Simple Triage and Rapid Treatment

START; have developed by Hoag Hospital and Newport Beach Fire department in USA, a triage metode that can applied less than 60 second. The assesment based on :
1. Respiration
2. Perfusion (Circulation)
3. Mental status

These assessments are very ideal in a mass casualties condition. A rapid assessment made pre hospital personnel could make a rapid evacuation for the victims that need an intensive care. Treatment will only give to victims that have obstruction in the airway and or have massive bleeding from arteries.

START Categories
Start classifies the victims more rapidly and more accurate to one of four categories for treated. First step Of start is disparted victims with consious and can walk conditions. The victim will be asked to move from the danger area to the safe area, an area that have been marked as treatment area. The victims categorized as ”walking wounded” and tagged ”Green”. They will be treated after the severe victims treated.

Red (immediate)
Assess breathing after airway checked and repositioned.

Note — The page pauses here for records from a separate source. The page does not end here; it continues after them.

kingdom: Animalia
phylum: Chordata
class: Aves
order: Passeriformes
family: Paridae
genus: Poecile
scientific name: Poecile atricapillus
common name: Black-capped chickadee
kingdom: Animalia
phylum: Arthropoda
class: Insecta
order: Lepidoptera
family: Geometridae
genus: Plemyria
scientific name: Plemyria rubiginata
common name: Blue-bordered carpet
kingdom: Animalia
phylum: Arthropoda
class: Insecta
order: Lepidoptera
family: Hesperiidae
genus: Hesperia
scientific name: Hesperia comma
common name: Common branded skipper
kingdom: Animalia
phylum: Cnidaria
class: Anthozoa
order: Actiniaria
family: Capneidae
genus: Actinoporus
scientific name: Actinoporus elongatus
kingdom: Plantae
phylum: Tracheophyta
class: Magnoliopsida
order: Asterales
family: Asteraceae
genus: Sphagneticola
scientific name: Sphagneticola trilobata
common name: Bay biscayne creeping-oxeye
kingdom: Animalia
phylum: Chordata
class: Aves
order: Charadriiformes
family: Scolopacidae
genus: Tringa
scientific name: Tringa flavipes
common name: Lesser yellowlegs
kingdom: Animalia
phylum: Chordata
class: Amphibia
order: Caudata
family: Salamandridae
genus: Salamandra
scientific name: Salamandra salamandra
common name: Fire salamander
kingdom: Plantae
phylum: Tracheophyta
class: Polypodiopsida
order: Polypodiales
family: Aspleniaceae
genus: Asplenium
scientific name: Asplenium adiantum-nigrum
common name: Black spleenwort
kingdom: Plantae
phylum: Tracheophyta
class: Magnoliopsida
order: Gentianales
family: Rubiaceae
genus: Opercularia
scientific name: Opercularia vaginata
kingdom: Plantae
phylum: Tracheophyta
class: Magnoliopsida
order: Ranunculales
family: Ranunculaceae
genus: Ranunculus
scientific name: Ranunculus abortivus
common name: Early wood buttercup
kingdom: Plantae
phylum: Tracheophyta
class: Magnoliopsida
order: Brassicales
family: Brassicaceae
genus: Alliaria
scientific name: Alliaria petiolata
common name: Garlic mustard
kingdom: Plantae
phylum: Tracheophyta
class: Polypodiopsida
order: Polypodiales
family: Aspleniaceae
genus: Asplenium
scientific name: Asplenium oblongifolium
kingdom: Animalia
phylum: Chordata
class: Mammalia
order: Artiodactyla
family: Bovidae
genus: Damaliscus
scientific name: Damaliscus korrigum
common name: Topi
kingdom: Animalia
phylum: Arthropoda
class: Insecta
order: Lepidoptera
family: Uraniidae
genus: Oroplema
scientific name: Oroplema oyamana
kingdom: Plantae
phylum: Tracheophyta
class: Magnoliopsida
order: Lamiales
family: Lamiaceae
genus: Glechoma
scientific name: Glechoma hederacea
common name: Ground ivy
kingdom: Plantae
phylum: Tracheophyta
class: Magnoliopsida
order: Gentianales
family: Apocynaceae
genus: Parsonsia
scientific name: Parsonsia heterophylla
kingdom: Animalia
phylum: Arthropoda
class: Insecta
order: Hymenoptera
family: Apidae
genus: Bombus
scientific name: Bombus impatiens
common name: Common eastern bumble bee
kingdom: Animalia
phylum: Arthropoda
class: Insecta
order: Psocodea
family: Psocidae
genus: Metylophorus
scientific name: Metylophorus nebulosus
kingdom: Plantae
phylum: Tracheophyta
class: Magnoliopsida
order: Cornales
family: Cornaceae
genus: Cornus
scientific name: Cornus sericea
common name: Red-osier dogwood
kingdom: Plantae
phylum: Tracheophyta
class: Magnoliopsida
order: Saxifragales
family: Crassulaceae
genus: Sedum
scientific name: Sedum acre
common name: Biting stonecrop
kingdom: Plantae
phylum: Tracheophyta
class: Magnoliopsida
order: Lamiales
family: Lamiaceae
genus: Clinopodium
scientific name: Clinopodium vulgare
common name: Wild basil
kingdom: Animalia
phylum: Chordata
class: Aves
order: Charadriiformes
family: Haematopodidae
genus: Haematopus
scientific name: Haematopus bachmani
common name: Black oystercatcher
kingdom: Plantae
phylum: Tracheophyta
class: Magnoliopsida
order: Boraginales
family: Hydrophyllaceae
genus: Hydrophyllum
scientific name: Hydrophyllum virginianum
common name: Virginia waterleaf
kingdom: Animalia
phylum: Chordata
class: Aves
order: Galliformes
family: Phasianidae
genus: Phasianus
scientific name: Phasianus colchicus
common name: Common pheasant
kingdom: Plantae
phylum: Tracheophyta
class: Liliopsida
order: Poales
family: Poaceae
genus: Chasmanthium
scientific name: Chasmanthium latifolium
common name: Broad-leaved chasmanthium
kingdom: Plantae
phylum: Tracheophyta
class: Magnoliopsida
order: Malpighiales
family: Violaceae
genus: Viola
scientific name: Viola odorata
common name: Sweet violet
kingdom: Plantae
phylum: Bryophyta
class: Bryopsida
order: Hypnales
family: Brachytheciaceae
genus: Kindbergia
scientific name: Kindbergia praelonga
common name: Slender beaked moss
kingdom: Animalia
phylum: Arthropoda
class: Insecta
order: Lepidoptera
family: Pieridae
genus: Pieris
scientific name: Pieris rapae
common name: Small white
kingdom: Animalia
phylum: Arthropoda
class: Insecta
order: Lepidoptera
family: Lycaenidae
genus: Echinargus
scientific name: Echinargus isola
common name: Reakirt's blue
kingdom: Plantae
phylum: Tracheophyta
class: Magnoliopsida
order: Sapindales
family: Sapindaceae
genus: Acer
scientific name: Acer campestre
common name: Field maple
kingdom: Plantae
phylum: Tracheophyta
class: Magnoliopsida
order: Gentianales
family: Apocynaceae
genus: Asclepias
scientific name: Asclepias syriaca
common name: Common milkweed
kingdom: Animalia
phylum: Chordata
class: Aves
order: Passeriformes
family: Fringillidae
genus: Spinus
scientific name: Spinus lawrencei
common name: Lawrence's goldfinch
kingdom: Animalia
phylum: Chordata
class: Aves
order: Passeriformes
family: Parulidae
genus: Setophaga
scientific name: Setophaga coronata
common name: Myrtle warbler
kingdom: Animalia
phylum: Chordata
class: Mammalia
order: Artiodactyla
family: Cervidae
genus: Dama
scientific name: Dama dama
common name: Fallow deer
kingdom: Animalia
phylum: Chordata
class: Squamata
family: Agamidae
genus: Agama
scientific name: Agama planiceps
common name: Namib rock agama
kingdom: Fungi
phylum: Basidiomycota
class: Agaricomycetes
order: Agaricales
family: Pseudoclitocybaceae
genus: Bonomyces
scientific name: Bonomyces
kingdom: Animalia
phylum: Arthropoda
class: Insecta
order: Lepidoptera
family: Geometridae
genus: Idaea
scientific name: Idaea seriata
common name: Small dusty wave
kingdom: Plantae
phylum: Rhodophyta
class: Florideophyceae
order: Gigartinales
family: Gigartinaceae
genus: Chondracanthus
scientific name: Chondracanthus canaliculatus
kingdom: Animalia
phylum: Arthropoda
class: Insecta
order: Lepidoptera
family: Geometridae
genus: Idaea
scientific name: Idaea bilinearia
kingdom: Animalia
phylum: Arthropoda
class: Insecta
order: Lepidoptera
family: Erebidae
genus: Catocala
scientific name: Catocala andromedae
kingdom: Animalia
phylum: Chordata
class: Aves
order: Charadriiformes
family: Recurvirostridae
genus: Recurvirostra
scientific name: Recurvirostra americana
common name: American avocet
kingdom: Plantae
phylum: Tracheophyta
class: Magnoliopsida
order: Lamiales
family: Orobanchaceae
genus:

The Victims that categorized in this if the breathing more than 30 time/minute, capillary refill delayed (more than 2 second), or the victim can not do a simple command

Yellow (Delayed)
All victims that not in Red or Green

• Black Hitam (Deceased)
There are no breathing founded after cleared the airway.


START Procedure
1. Check Respiration
Assess the breathing frequency and adequately. If the victim does not breath, check the airway, clean the air way immediately as soon as found any obstruction. Head reposition sometimes needed for made airway clear, but must have attention with control of cervical. If the victim still does not breathe spontaneous, categorize as “Black”. But, if the victim breathes more than 30 times/minute, tagged as Red. If the victim breathe less than 30 times/minute, check perfusion immediately.

2. Check perfusion

The best metode taht could used to check perfusion is by checking capillary refill on the nail. The capillary refill more than 2 seconds is a sign for a bad circulation condition, tagged as Red. If the Capillary refill less than 2 seconds, check mental status immediately.

In a condition where capillary refills could not assessed, palpate the radialis artery. If the artery unpalpable, that probably mean the sistolic pressure is under 80mmHg and the victim probably in shock condition. Control bleeding immediately with direct pressure and elevate lower extremity. We can ask to another victim to do it.

3. Mental Status
Mental status used for the patient with adequate breathing and perfusion. For checking, use a siple command such as open and close your eyes, handful my hand. If the victim can nit follow the command, tagged as red. If the victim can follow the command, tagged as yellow. In this assessment, victim that have been tagged as green could assessed again.